First of all—pray. Paul begins a list of house rules with prayer (1 Timothy 3:14–15). But this isn’t merely serial list so that number one could have easily been number two. Prayer is a priority. House rule number one is emphatically this: the family must pray to the Father. Paul says, first of all “then.” The calling for Prayer is related to the good warfare mentioned previously. In the very heat of this battle against false teachers, Paul says, first of all, pray.
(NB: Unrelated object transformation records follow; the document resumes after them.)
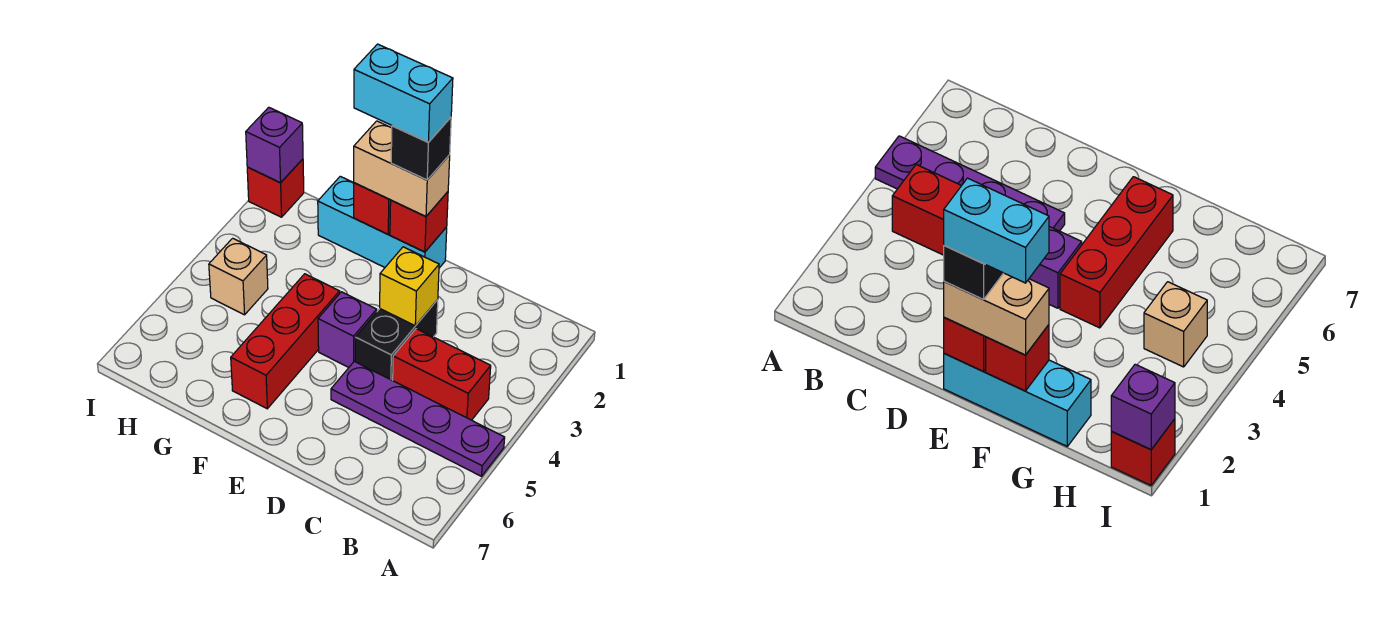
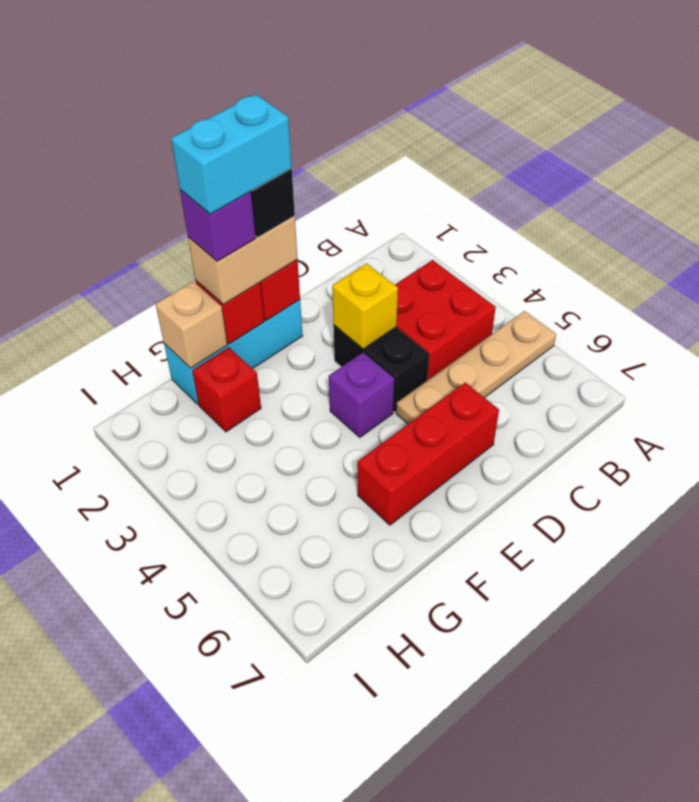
purple 1x4 plate [331,361,505,476] -> tan 1x4 plate [396,311,556,424]
red 1x2 brick [393,329,491,420] -> red 2x2 brick [395,260,496,380]
red 1x3 brick [231,274,340,409] -> red 1x3 brick turned to [357,383,499,525]
tan 1x1 brick [209,238,268,315] -> tan 1x1 brick moved to [156,281,227,368]
red 1x1 brick [247,159,304,217] -> red 1x1 brick moved to [192,347,261,432]
purple 1x1 brick [246,107,303,183] -> purple 1x1 brick moved to [180,190,256,261]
When you move from the church to the temple there is continuity and discontinuity. Some things go, some things remain, but everything is changed because of Jesus. I’m afraid the American church has kept the bad and failed to carry over the good. We’ve carried over what was never meant to have a place among the people of God. When Jesus cleansed the temple He said, “It is written, ‘My house shall be called a house of prayer,’ but you make it a den of robbers.” We have carried over the commercialization of the temple and not its supplications. The church today majors on entertainment, not intercessions; on production, not prayer. D.A. Carson captures the sin adequately,
We have become so performance-oriented that it is hard to see how compromised we are. Consider one small example. In many of our churches, prayers in morning services now function, in large measure, as the time to change the set in the sanctuary. The people of the congregation bow their heads and close their eyes, and when they look up a minute later, why, the singers are in place, or the drama group is ready to perform. It is all so smooth. It is also profane.
I don’t think God is impressed with the show. Our acting betrays a boredom with God’s drama of redemption. Our productions indicate a faith in our works instead of God’s. We must pray when there is false teaching, but what evangelicals now also know is that we must pray lest false teaching.